## WHAT THE TASK REQUIRES
The word "middle" appears in some lines of the records below; state how many lines, and nothing else.

People photos with keypoints
# # # #

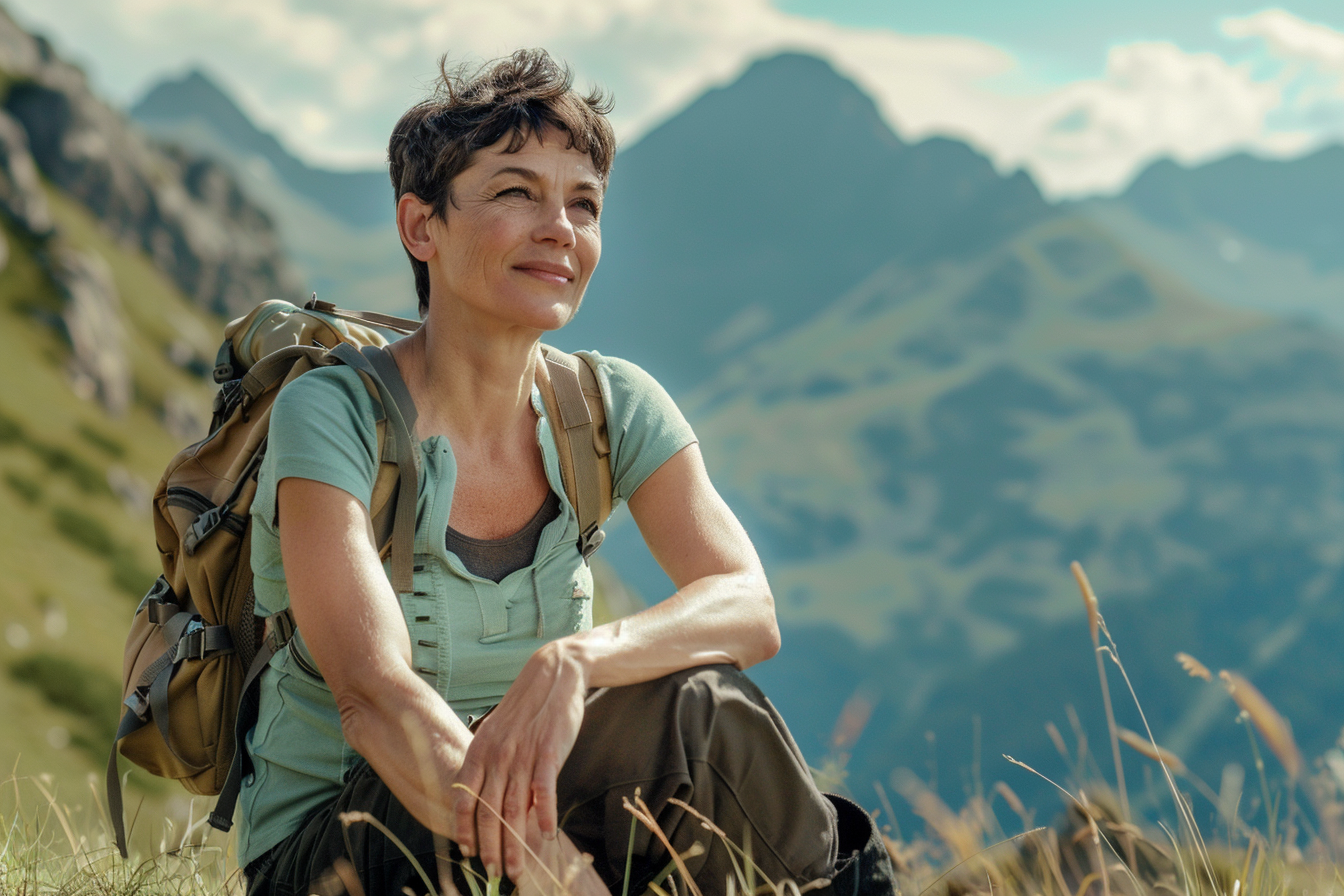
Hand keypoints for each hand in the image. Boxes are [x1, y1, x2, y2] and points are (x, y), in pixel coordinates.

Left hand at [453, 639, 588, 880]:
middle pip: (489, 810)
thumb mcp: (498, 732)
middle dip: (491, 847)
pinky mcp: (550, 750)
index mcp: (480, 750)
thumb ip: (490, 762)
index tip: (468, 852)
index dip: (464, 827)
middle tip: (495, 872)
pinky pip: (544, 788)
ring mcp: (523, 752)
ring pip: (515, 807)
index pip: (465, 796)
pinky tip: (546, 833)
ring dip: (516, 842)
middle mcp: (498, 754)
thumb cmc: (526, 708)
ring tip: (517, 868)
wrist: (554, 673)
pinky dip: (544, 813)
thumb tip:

# # # #

## RESPONSE TO THIS EXERCISE
4